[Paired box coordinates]
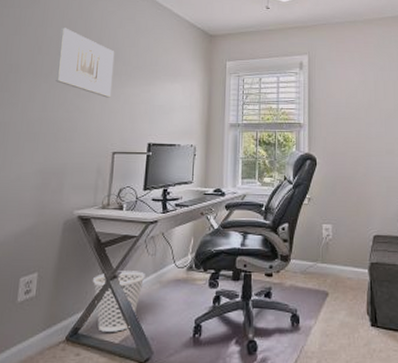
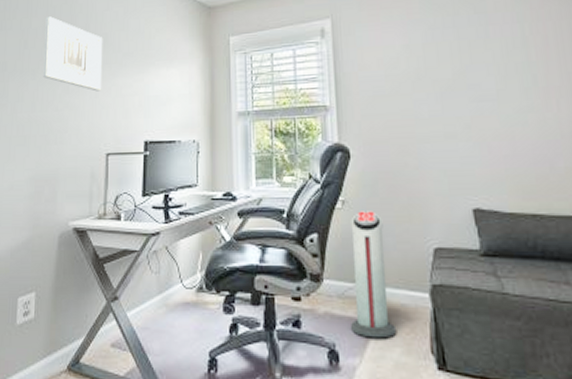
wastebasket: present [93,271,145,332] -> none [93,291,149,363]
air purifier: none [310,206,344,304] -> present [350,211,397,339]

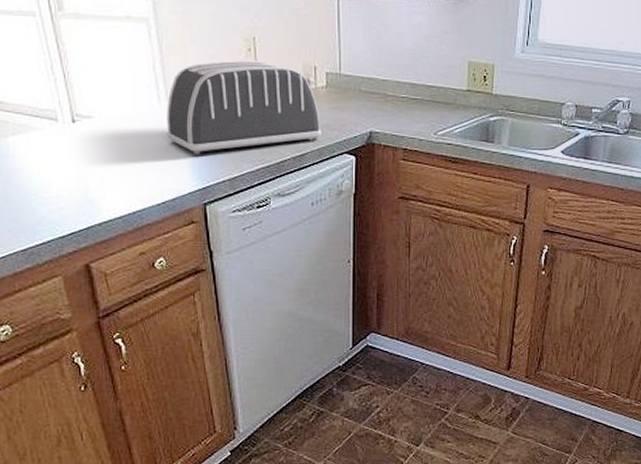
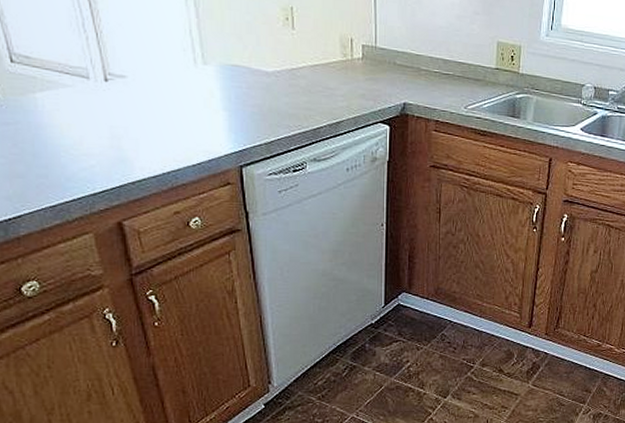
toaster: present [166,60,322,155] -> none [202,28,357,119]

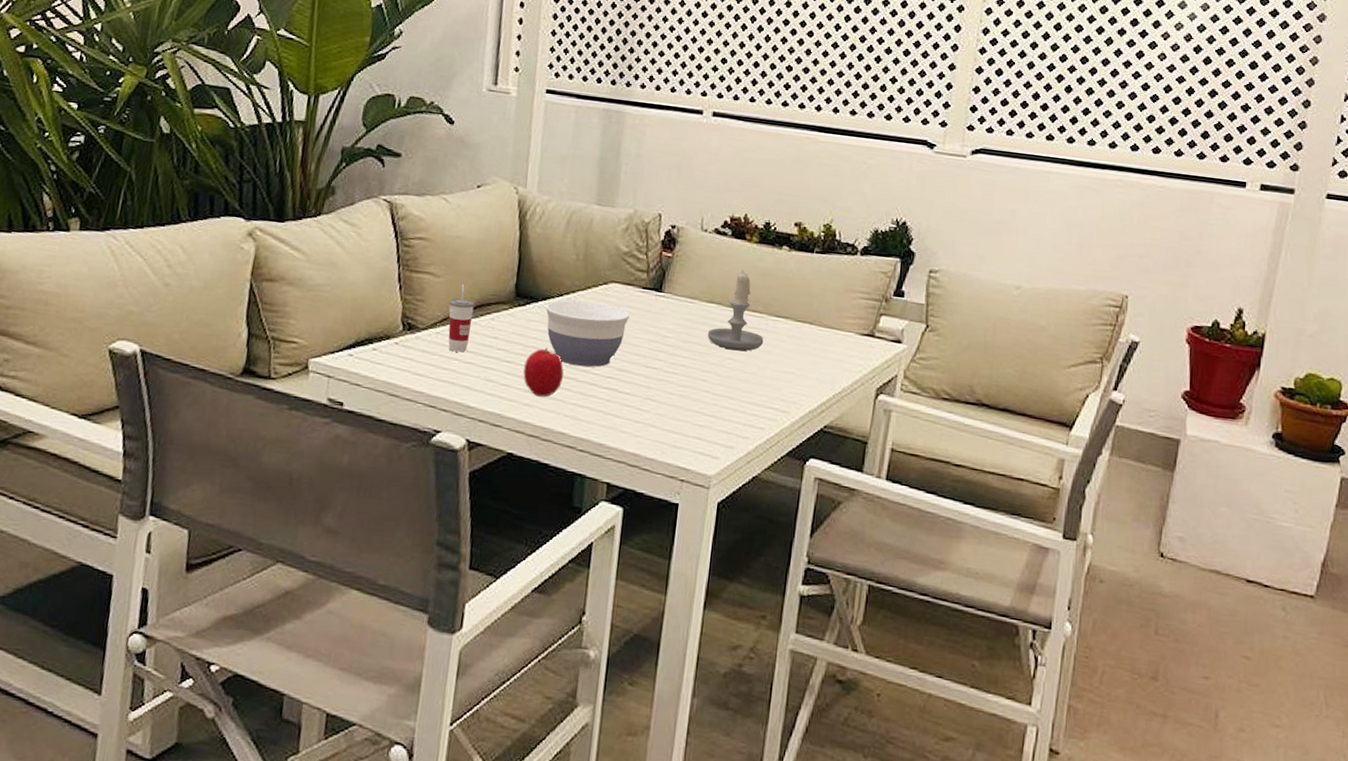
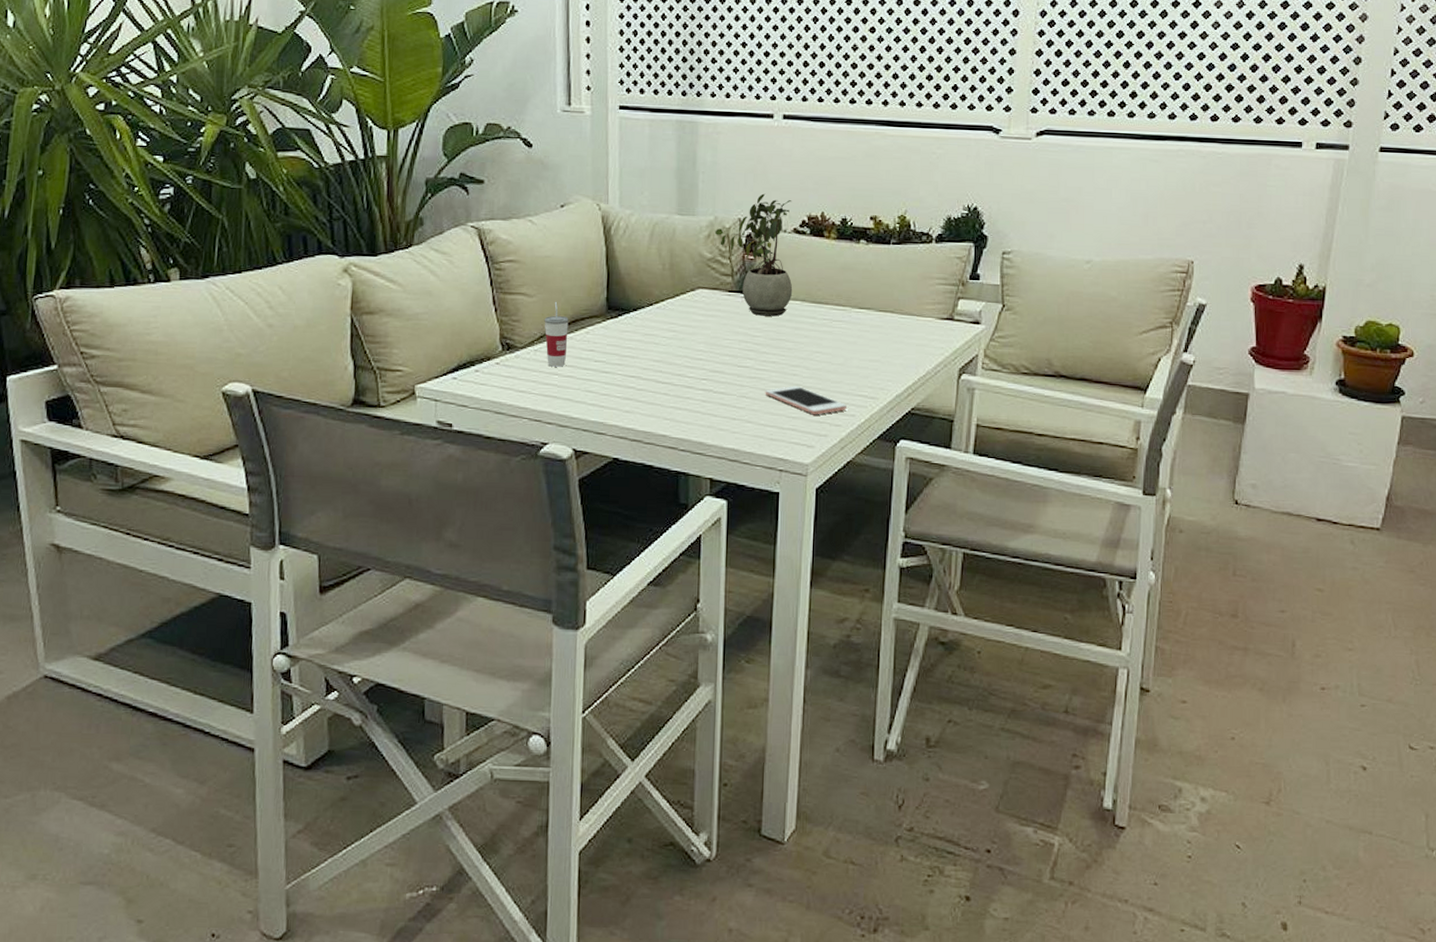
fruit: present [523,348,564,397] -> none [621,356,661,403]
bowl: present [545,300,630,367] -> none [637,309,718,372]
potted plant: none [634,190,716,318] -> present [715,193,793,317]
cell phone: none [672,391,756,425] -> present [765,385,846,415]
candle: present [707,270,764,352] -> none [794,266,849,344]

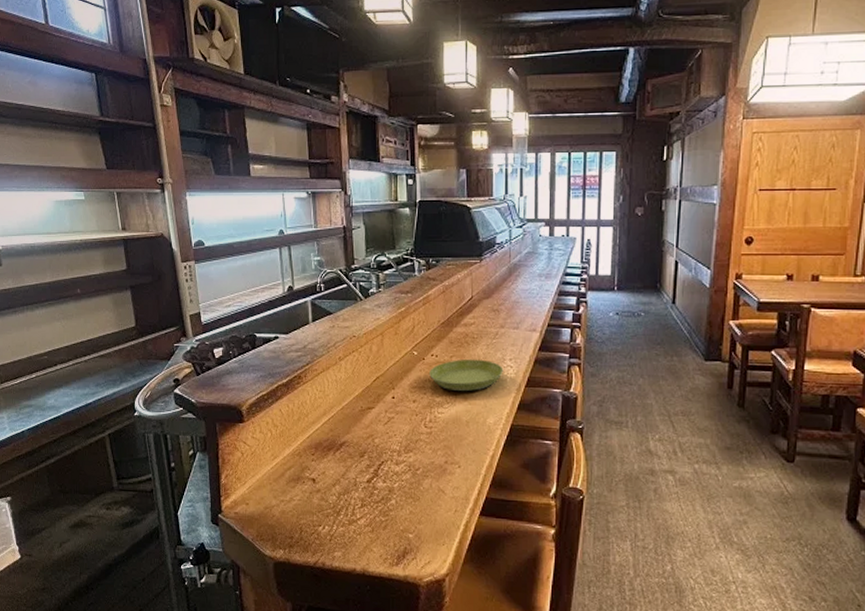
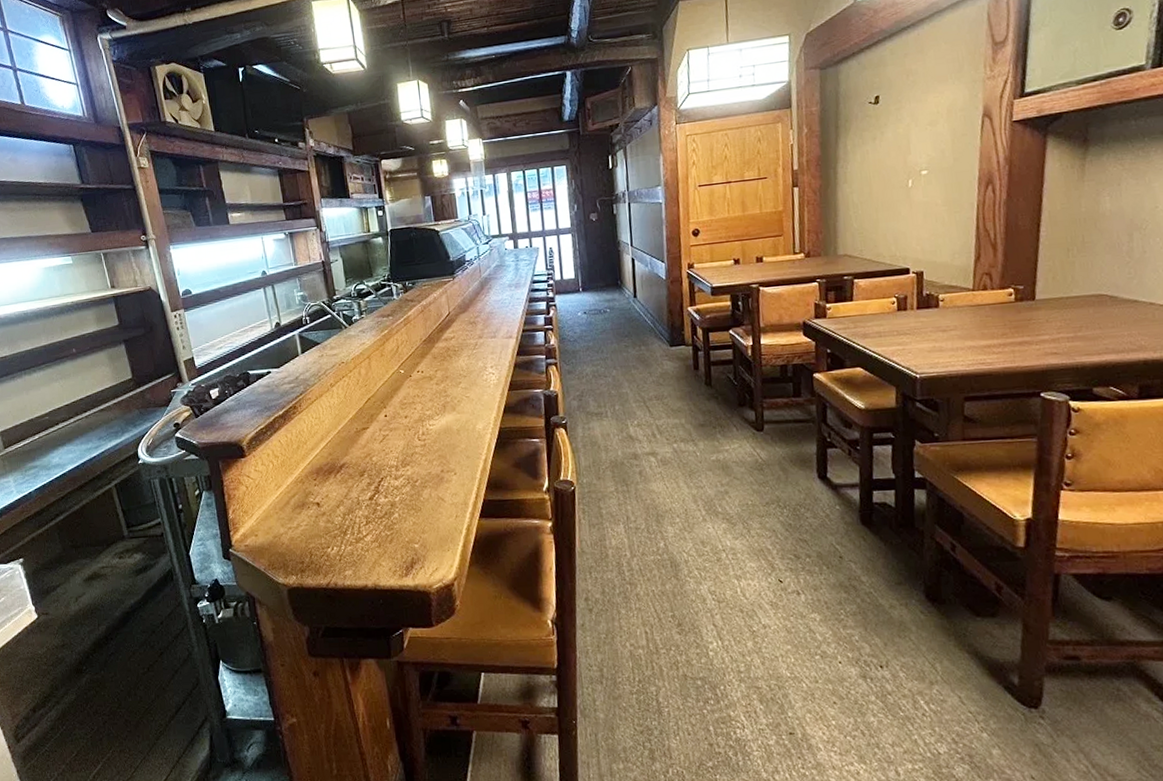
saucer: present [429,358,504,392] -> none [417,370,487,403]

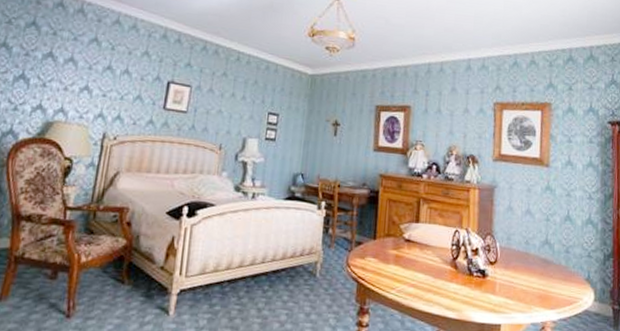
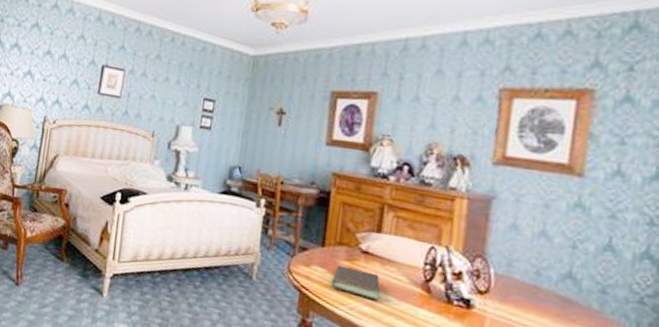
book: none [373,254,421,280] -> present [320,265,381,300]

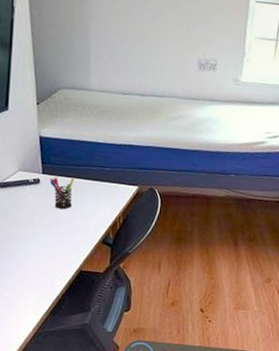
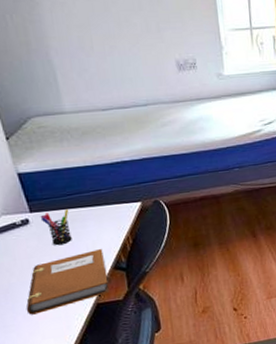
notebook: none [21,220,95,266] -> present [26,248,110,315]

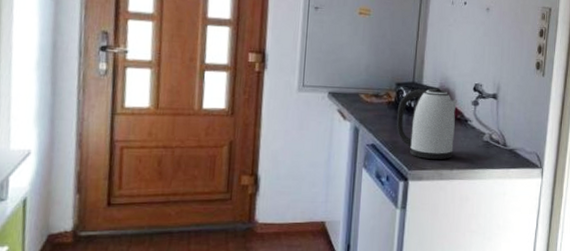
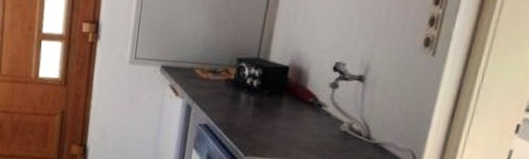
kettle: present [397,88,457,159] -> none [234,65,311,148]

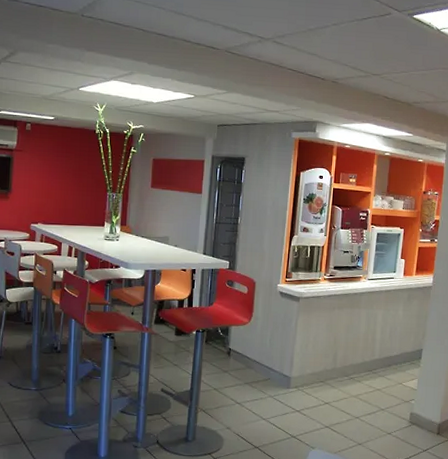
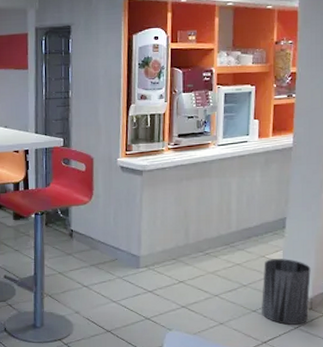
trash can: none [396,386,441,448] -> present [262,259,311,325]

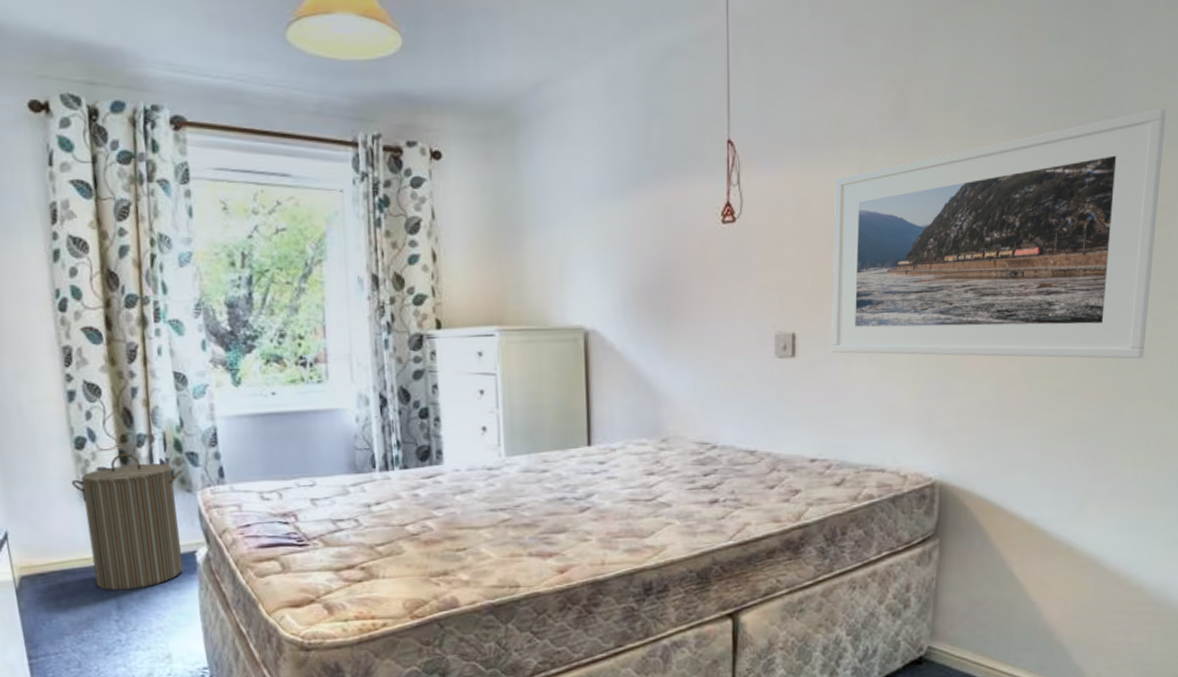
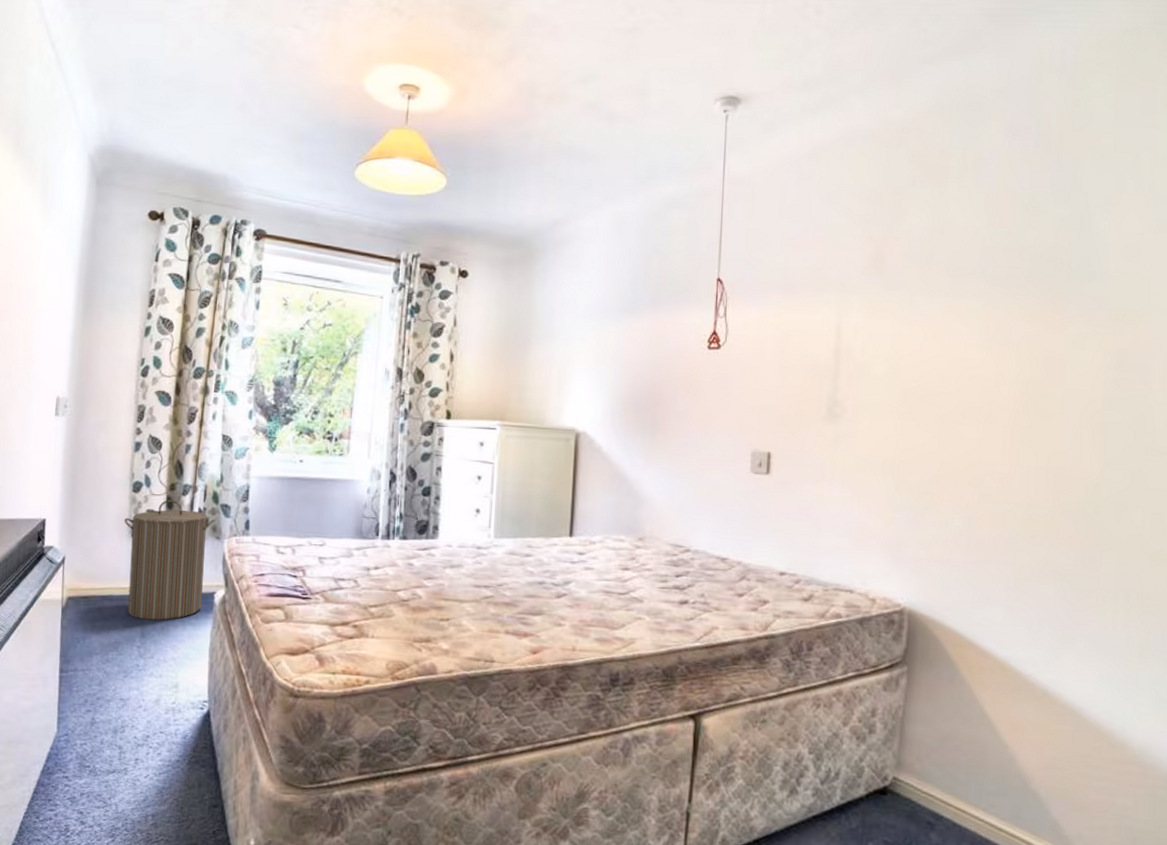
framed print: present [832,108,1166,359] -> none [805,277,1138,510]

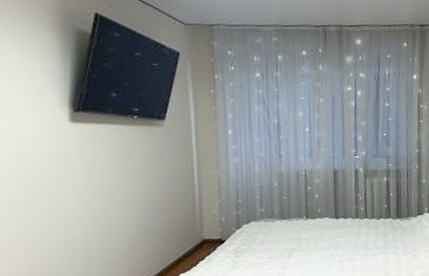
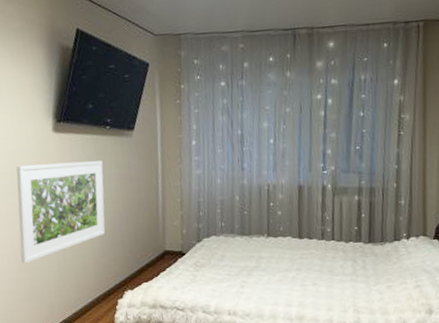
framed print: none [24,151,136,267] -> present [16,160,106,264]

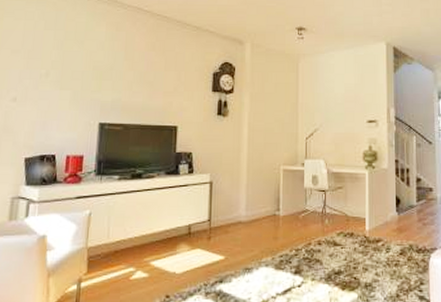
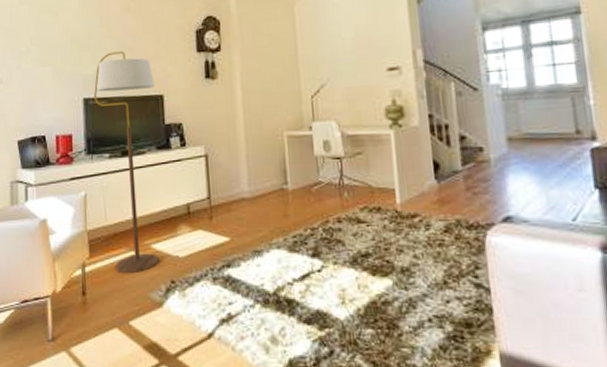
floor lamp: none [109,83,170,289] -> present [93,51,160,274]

= EXERCISE REQUIREMENTS =
An exact copy of every record above is needed, with all pictures left out.

= RESULT =
wastebasket: present [93,271,145,332] -> none [93,291,149,363]
air purifier: none [310,206,344,304] -> present [350,211,397,339]

toaster: present [166,60,322,155] -> none [202,28,357,119]

fruit: present [523,348,564,397] -> none [621,356,661,403]
bowl: present [545,300,630,367] -> none [637,309,718,372]
potted plant: none [634,190,716,318] -> present [715,193,793,317]
cell phone: none [672,391,756,425] -> present [765,385,846,415]
candle: present [707,270,764,352] -> none [794,266,849,344]

saucer: present [429,358,504,392] -> none [417,370,487,403]

book: none [373,254,421,280] -> present [320,265,381,300]

notebook: none [21,220,95,266] -> present [26,248,110,315]

kettle: present [397,88,457,159] -> none [234,65,311,148]

trash can: none [396,386,441,448] -> present [262,259,311,325]

framed print: present [832,108,1166,359] -> none [805,277,1138,510]

framed print: none [24,151,136,267] -> present [16,160,106,264]

floor lamp: none [109,83,170,289] -> present [93,51,160,274]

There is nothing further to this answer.